He said what he called the "greatest affliction" to Islam came from some of its own sons, who had "shed protected blood."
John Esposito, a professor of religion and international affairs at Georgetown University in Washington, said he believed the grand mufti's speech was significant.
"I think it's an important statement," Esposito said. "I think it reflects, first of all, the realities within Saudi Arabia itself. That is, the Saudis have been seriously threatened by the militants within the kingdom. It's not just that there were Saudis involved in the [11 September 2001] bombings. That's become clear, and both the government and the religious authorities have attempted to marginalize and alienate and discredit extremists within the kingdom."
Saudi Arabia has been battling attacks by militants affiliated with Al-Qaeda. More than 100 people have been killed, many of them foreigners, since May 2003.
Raoul Motika, a professor of Islamic studies at the University of Heidelberg in Germany, said he believes the speech was aimed not only at militants but also at opposition forces inside Saudi Arabia who wish to destabilize the regime.
"It was not so much directed against Al-Qaeda and the groups related to Al-Qaeda, but more to parts of the Saudi establishment which are behind some of these violent activities or, at least, are financing some of these activities," Motika said.
Both Esposito and Motika said they believed the speech by the state-appointed grand mufti reflected official government policy.
Damir Gizatullin, a deputy mufti of the Spiritual Board of Muslims in the European part of Russia (DUMER), disagreed. He said al-Sheikh's speech was not unusual.
"Muslims come to mosques and always hear from imams about kindness, compassion, harmony, peace, and stability," Gizatullin said. "They also hear about solutions to current problems in society and the need to help the needy and the poor. [Prayers] are always devoted to service to the people."

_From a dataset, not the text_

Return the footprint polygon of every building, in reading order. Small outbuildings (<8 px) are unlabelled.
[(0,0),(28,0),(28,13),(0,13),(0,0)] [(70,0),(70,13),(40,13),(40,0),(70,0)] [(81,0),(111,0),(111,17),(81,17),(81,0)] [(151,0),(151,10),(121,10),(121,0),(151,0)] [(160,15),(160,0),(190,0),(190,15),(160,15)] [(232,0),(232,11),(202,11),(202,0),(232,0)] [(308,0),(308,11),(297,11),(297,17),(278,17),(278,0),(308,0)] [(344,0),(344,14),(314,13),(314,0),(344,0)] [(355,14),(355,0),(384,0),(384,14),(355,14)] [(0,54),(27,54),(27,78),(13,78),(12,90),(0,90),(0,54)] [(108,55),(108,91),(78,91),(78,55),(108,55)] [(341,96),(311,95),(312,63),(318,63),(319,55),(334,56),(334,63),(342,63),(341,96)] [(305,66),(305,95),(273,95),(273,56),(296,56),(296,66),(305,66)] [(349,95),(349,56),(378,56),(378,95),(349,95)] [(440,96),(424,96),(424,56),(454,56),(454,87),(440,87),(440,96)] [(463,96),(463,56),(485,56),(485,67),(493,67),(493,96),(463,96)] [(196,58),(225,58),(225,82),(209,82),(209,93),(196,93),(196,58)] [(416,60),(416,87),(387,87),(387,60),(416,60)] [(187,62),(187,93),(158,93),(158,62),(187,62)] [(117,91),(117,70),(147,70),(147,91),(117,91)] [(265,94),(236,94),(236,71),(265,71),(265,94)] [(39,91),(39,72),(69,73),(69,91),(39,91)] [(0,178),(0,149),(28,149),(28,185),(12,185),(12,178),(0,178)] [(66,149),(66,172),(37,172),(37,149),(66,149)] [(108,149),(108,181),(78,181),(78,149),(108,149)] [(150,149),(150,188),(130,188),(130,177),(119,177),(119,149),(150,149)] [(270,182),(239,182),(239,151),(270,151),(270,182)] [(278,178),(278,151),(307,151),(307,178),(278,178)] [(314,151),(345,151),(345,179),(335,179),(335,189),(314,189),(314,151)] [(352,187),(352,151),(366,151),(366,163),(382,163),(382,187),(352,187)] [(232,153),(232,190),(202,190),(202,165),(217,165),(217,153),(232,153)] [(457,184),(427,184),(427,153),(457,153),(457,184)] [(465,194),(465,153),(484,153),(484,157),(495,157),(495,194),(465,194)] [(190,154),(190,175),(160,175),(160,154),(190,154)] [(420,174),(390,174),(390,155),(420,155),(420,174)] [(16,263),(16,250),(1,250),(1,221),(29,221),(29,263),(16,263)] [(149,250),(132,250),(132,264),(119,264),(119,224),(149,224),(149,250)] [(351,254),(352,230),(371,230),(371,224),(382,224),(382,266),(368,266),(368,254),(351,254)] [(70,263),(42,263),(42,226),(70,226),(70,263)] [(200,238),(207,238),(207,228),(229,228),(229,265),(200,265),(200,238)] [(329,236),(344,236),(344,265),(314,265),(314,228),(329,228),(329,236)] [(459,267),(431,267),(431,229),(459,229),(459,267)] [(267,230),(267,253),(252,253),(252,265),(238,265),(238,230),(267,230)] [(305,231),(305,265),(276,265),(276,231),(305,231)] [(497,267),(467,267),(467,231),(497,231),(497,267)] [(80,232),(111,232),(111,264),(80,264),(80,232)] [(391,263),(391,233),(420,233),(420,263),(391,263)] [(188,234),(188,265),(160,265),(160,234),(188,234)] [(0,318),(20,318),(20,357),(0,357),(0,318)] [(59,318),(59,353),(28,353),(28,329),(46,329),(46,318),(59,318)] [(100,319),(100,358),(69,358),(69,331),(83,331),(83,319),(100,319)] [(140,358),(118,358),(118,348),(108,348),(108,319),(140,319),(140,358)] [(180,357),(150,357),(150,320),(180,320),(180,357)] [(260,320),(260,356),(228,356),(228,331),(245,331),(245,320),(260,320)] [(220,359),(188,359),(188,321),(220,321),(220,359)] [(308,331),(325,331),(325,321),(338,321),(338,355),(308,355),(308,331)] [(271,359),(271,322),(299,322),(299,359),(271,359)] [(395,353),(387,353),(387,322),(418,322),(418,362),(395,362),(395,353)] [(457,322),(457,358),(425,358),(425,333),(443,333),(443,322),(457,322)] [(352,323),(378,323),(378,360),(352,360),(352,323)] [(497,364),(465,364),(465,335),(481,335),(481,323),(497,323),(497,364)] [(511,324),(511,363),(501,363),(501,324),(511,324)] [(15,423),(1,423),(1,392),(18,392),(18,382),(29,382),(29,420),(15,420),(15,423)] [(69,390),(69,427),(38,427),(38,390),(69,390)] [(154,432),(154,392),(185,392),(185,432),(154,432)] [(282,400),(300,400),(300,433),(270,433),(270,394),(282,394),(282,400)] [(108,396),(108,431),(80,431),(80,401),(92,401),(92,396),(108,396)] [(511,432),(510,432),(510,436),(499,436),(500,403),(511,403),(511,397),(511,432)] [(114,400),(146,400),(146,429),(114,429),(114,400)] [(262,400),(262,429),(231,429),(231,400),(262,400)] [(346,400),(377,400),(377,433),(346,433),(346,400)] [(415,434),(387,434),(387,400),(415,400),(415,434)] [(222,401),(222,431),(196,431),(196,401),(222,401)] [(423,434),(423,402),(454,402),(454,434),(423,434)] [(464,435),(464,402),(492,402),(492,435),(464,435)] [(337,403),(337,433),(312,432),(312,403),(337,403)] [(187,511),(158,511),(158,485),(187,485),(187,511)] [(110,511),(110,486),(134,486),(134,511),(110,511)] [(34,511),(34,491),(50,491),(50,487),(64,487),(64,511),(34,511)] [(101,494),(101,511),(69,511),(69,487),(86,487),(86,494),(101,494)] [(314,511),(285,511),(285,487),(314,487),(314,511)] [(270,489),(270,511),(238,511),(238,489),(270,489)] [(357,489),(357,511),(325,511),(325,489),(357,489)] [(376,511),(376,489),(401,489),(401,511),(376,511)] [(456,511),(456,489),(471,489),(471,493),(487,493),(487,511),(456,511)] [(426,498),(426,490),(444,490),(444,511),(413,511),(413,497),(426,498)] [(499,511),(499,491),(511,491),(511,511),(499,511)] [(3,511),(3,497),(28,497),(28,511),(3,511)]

Eid al-Adha was marked by sermons elsewhere in the Muslim world. Many preachers reportedly focused on the situation in Iraq and the Israeli-Palestinian conflict.
At a mosque in Beirut, Ahmed Kourani, a Shi'a preacher, attacked the U.S.-led occupation of Iraq and its "invasion of our lands...seeking to humiliate us."
Muhammad al-Sumeidi, a preacher at a mosque in Baghdad, contrasted the city's current plight with its ancient glories. "Baghdad is the city of science, city of kings, city of believers," he said. "It has now become the city of explosions and the hideout of criminals."
Gizatullin said imams also used their sermons to address current issues, especially conflicts, and to pray for peace. He said the media's interpretation of such sermons was often wrong and reflected a wider trend to try to use Islam as a political tool.
"There are attempts to portray Islam, one of the world's religions, in a negative light," Gizatullin said. "But is has nothing to do with the faith. It is related to some people, groups and political movements that use Islamic slogans to achieve their political goals. But this is not Islam. Islam has always stood for peace and harmony in society."
Al-Sheikh also used his sermon to urged worshippers not to be "fooled by a civilization known for its weak structure and bad foundation." He warned against campaigns launched by the outside world against Muslims. He said there were "military campaigns, thought campaigns, economic campaigns, and media campaigns."
Saudi Arabia is a key U.S. ally in the region. Was the grand mufti, in being critical of the West, undermining the U.S.-Saudi partnership?
"This is the two-sided face of the Saudi regime," Motika said. "On the one hand, it is a partner of the United States and other Western countries because it is very closely connected to the oil business. But on the other hand, the Saudi regime is the guardian of the holy places of Islam, and the more or less state ideology is Salafi or Wahhabi current of Islam, which is, in our view, very fundamentalist, very essentialist and anti-Western, anti-Shi'a, and also against many other currents of Islam. Which means this regime has a lot of difficulties just maneuvering between these two sides."
Motika said the current Saudi regime did not tolerate religious freedom and therefore it was impossible for the Saudis to engage in either inter-civilization or intra-Islamic dialogue.
Esposito said he believed al-Sheikh made a "multilevel" statement that reflected official Saudi policy while also playing to anti-Western sentiments, in an effort to avoid being called a mouthpiece of the West. And yet, Esposito said, speeches like the grand mufti's were important.
"It's important that there be ongoing statements from religious leaders denouncing the minority of religious extremists who attempt to legitimate their violence in the name of Islam," Esposito said. "I think it's both important for them to do that in terms of their own -- if you will -- Muslim constituency. But I think it's also important in terms of the perception of Islam internationally and in terms of international relations between the Muslim world and the West."
During the hajj, Saudi Arabia's King Fahd and Crown Prince Abdullah also called on Muslims to reject terrorism and extremism. Their speech, delivered on television by the Saudi information minister, described terrorism as a "plague" that "Islam proscribes and warns against."